Poor appetite is one of the most common side effects of having cancer and undergoing treatments for your cancer.  It can be frustrating for patients and their family members when a patient has no appetite and their food and beverage intake decreases and they lose weight as a result.  In many cases, appetite does not generally improve during cancer treatments (unless an appetite stimulant is prescribed), though eating well is essential to helping the body tolerate treatment and heal appropriately.  
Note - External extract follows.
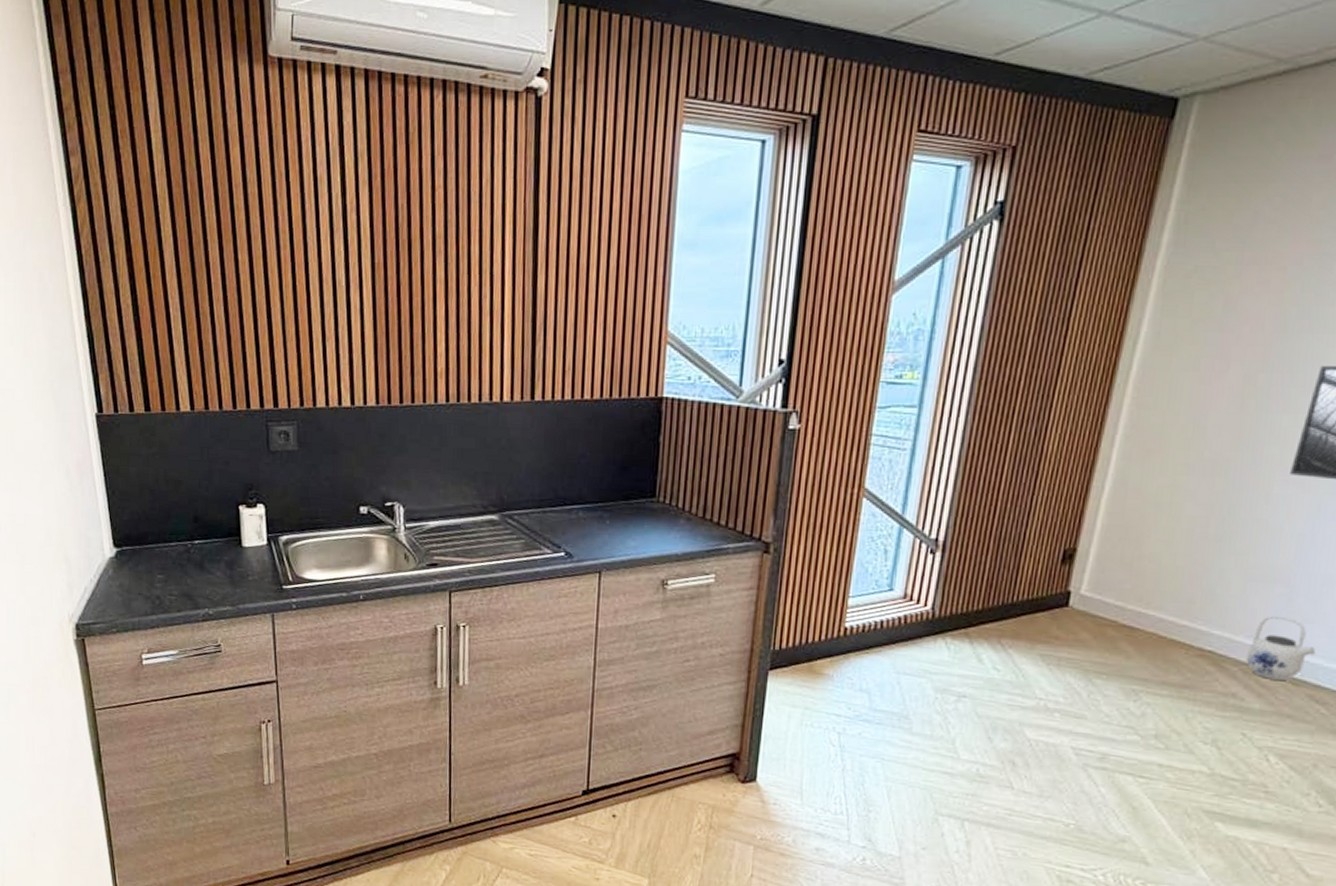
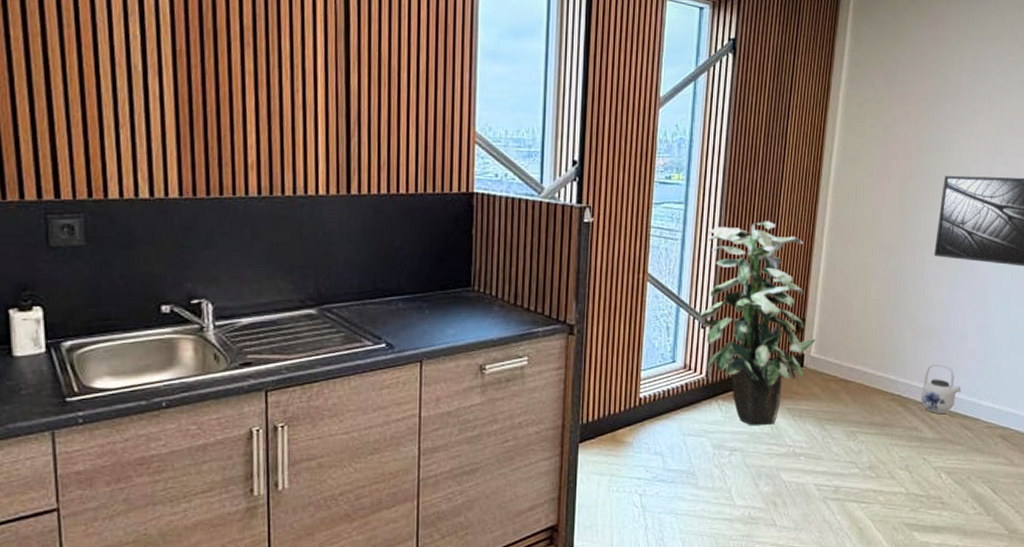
indoor plant: none [926,427,1090,673] -> present [698,221,816,426]

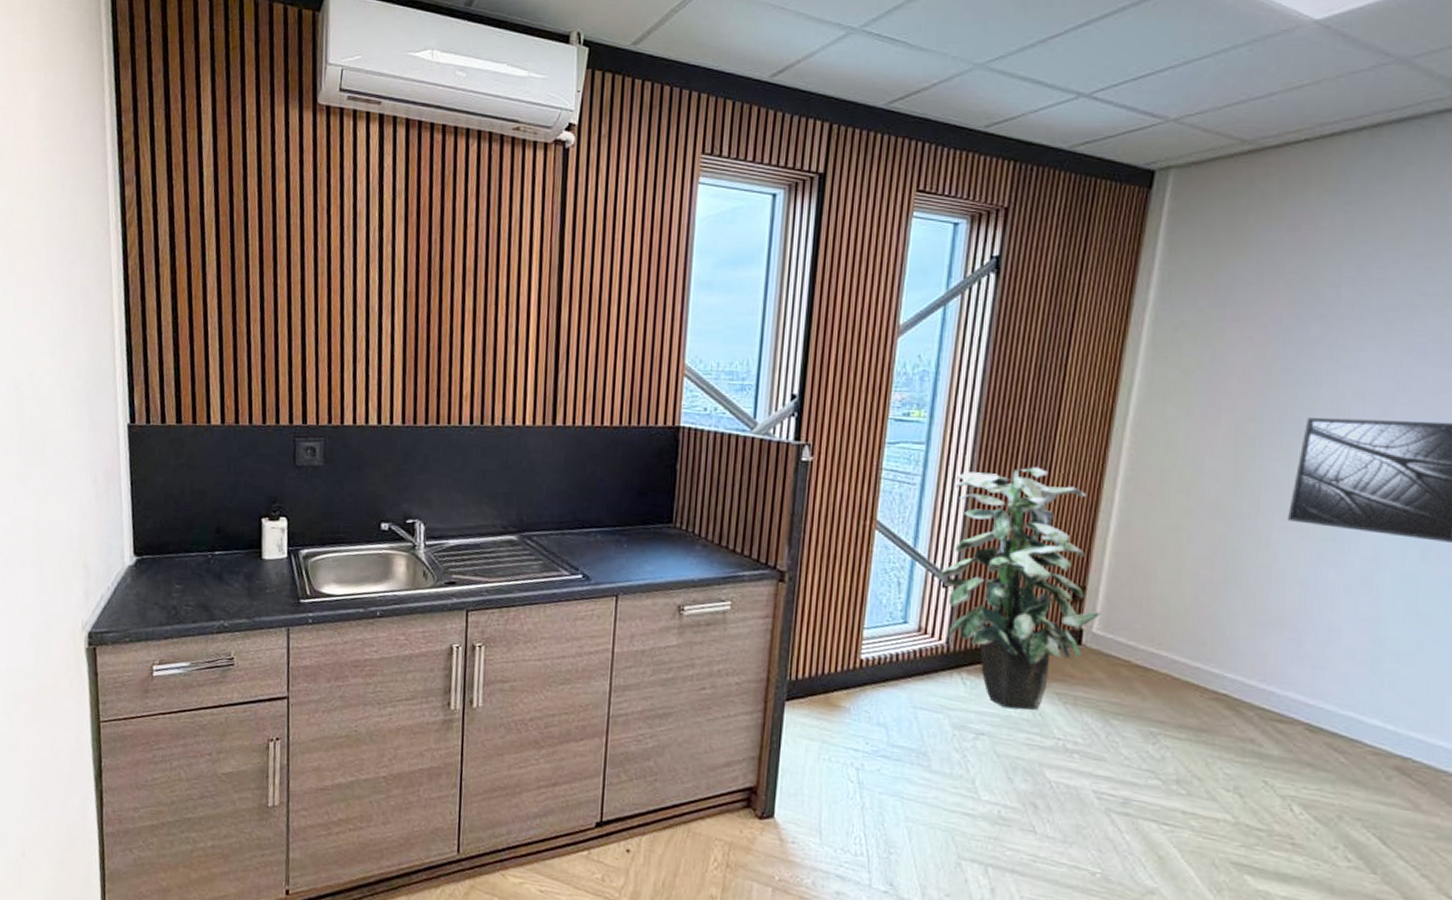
teapot: present [921,364,962,414] -> none [1262,660,1330,727]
If you or a loved one has a poor appetite during treatment, consider the following ideas to help:
•    Set a schedule and stick with it.  Eat every 2-3 hours according to the clock.
•    Pre-plan your meals.  On the weekend or whenever you have some free time, make a list of all of the foods planned for breakfast, lunch, dinner, and snacks for the week.  If mealtime comes around and the patient would prefer something else, be flexible and change to that food.  Otherwise, use this structure to be providing consistent meals.  
•    It can often be difficult to think of foods to eat when you have a poor appetite.  The caregiver could consider providing 3 food options and letting the patient choose which of those sounds the most appealing.  
•    Just because your body’s internal hunger signals aren’t working properly doesn’t mean you don’t need to eat. Use external cues to remind you to eat, such as trying to eat or drink something during every TV commercial; setting an egg timer, alarm clock on your cell phone, or reminder on the computer to eat every 2 hours.
•    Use salad plates instead of dinner plates to serve meals on.  Larger plates can often make food sizes overwhelming, whereas smaller plates can make them seem more manageable.  
•    Oftentimes high calorie liquids can be a great way to get quick calories down and may be an area to focus on.  Since it requires less effort to consume liquids than solid foods, it may be helpful to push high calorie fluids.  These could be cream soups; black bean, split pea, ham and bean, or broccoli cheddar soups; chili; commercial nutrition supplements like Ensure or Boost; homemade milkshakes or smoothies.  
•    Avoid foods or beverages low in calories like diet pop, black coffee, tea without added ingredients, and jello.  Try to get as much “bang for your buck” as you can and consume beverages with calories.
•    Take medications with a high calorie beverage.